Plain-text document sources
··········
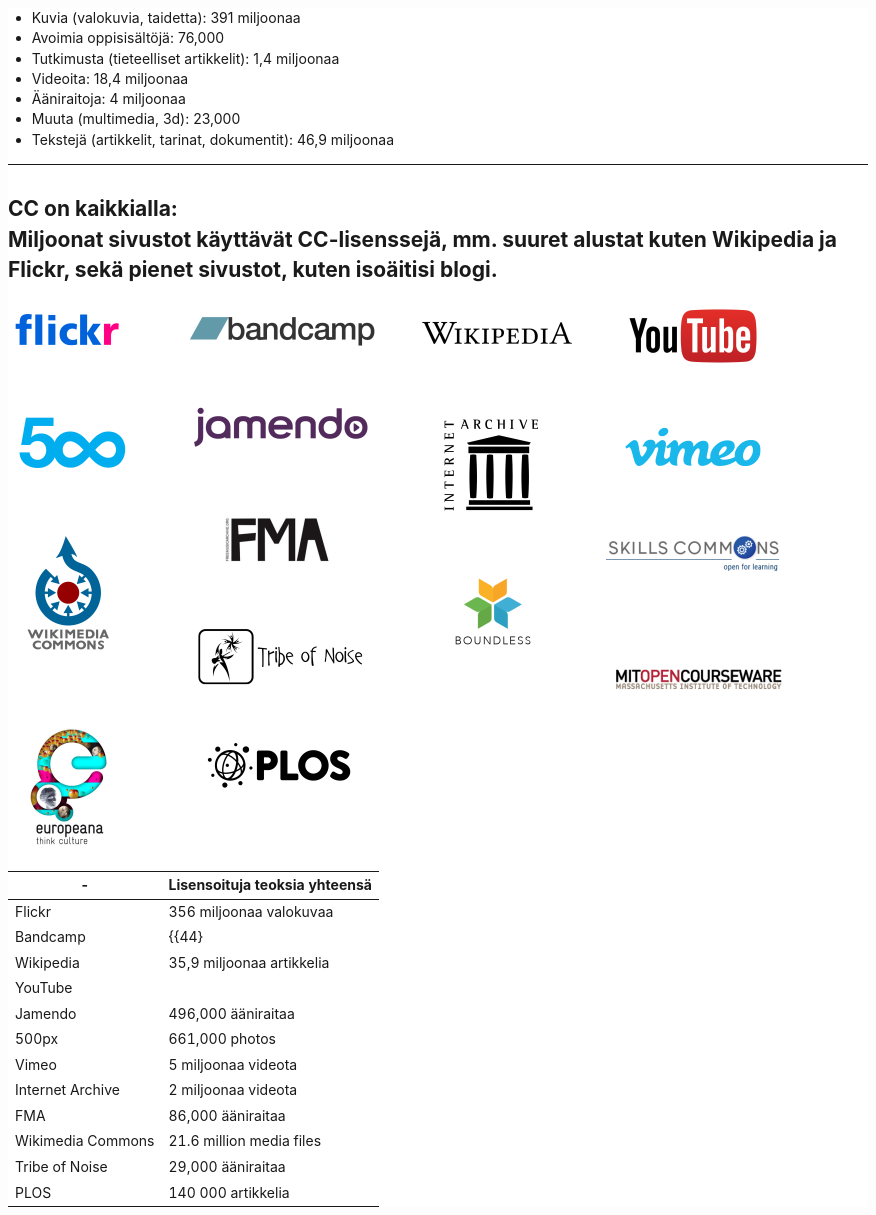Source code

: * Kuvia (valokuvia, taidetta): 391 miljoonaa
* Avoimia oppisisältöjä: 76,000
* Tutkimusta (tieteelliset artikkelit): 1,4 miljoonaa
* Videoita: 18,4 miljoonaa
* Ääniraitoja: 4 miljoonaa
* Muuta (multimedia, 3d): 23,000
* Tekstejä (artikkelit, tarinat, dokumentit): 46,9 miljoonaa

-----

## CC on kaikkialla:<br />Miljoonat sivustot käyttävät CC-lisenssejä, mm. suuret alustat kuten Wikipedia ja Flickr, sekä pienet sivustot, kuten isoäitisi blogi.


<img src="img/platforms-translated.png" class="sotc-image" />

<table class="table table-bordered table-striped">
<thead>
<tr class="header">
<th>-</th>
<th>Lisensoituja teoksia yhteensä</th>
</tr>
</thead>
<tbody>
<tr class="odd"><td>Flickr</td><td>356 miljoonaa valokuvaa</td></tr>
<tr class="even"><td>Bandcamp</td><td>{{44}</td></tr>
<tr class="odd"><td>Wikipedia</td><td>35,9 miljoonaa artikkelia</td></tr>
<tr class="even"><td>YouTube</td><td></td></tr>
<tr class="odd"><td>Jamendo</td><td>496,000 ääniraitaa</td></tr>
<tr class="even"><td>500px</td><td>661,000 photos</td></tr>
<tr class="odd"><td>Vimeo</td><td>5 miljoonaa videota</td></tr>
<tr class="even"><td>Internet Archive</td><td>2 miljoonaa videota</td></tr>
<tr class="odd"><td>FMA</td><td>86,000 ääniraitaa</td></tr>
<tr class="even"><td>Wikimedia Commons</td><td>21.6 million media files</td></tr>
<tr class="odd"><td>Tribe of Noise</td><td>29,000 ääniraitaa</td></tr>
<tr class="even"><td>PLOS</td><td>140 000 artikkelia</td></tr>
··········
Task prompt => Would you reproduce the lines above exactly, without carrying over the pictures?

Answer space =>
Source code

: * Kuvia (valokuvia, taidetta): 391 miljoonaa
* Avoimia oppisisältöjä: 76,000
* Tutkimusta (tieteelliset artikkelit): 1,4 miljoonaa
* Videoita: 18,4 miljoonaa
* Ääniraitoja: 4 miljoonaa
* Muuta (multimedia, 3d): 23,000
* Tekstejä (artikkelit, tarinat, dokumentit): 46,9 miljoonaa

-----

## CC on kaikkialla:<br />Miljoonat sivustot käyttävät CC-lisenssejä, mm. suuret alustat kuten Wikipedia ja Flickr, sekä pienet sivustot, kuten isoäitisi blogi.


<img src="img/platforms-translated.png" class="sotc-image" />

<table class="table table-bordered table-striped">
<thead>
<tr class="header">
<th>-</th>
<th>Lisensoituja teoksia yhteensä</th>
</tr>
</thead>
<tbody>
<tr class="odd"><td>Flickr</td><td>356 miljoonaa valokuvaa</td></tr>
<tr class="even"><td>Bandcamp</td><td>{{44}</td></tr>
<tr class="odd"><td>Wikipedia</td><td>35,9 miljoonaa artikkelia</td></tr>
<tr class="even"><td>YouTube</td><td></td></tr>
<tr class="odd"><td>Jamendo</td><td>496,000 ääniraitaa</td></tr>
<tr class="even"><td>500px</td><td>661,000 photos</td></tr>
<tr class="odd"><td>Vimeo</td><td>5 miljoonaa videota</td></tr>
<tr class="even"><td>Internet Archive</td><td>2 miljoonaa videota</td></tr>
<tr class="odd"><td>FMA</td><td>86,000 ääniraitaa</td></tr>
<tr class="even"><td>Wikimedia Commons</td><td>21.6 million media files</td></tr>
<tr class="odd"><td>Tribe of Noise</td><td>29,000 ääniraitaa</td></tr>
<tr class="even"><td>PLOS</td><td>140 000 artikkelia</td></tr>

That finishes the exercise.